Work instructions:
Output all the records word for word. Drop the pictures.

Recorded information START

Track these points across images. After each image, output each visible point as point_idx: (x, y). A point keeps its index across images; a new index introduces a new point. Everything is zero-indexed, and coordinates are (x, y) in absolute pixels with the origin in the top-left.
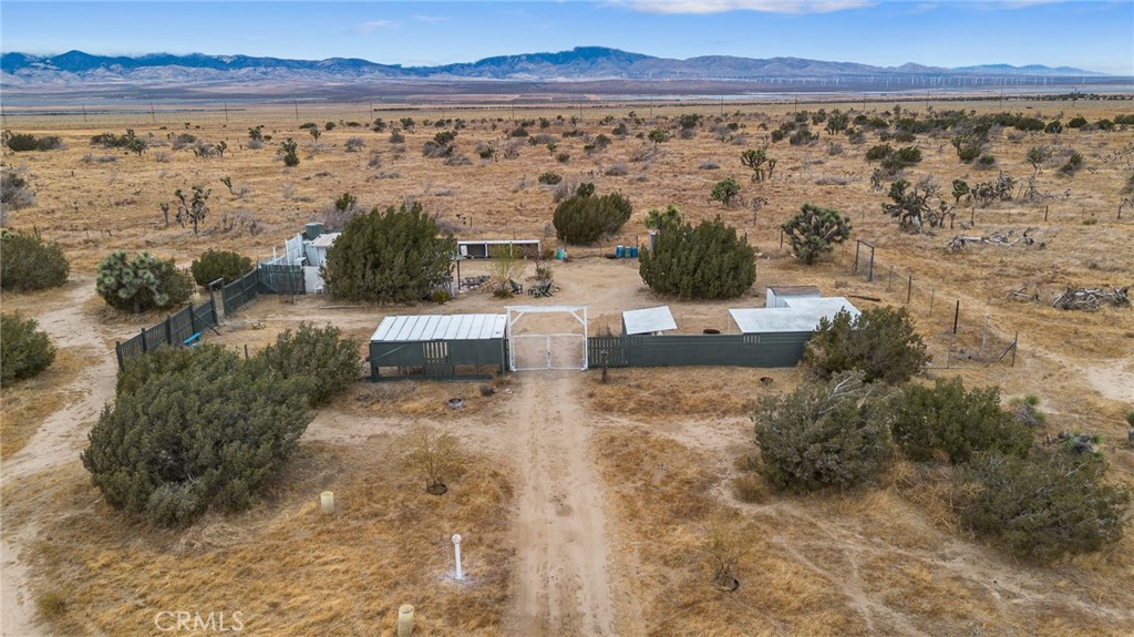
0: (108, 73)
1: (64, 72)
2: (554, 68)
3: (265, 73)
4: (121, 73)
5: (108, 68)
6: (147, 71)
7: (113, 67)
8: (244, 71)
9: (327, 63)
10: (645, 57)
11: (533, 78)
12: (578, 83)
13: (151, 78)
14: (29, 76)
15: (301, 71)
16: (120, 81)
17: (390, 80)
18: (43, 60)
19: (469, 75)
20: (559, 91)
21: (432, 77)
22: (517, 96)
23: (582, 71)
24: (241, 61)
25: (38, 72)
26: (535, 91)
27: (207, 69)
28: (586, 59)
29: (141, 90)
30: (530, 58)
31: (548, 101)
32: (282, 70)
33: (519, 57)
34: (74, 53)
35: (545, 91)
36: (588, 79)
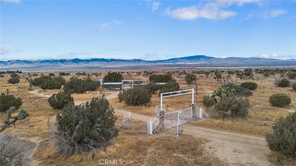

Recorded information END

Output:
Track these points across images. After each image, output each visible point as point_idx: (x, y). A point keeps its index across images; a new index introduces a new point. Everything is zero-indexed, and coordinates are (x, y) in absolute pixels with the origin in the top-left.
0: (108, 73)
1: (64, 72)
2: (554, 68)
3: (265, 73)
4: (121, 73)
5: (108, 68)
6: (147, 71)
7: (113, 67)
8: (244, 71)
9: (327, 63)
10: (645, 57)
11: (533, 78)
12: (578, 83)
13: (151, 78)
14: (29, 76)
15: (301, 71)
16: (120, 81)
17: (390, 80)
18: (43, 60)
19: (469, 75)
20: (559, 91)
21: (432, 77)
22: (517, 96)
23: (582, 71)
24: (241, 61)
25: (38, 72)
26: (535, 91)
27: (207, 69)
28: (586, 59)
29: (141, 90)
30: (530, 58)
31: (548, 101)
32: (282, 70)
33: (519, 57)
34: (74, 53)
35: (545, 91)
36: (588, 79)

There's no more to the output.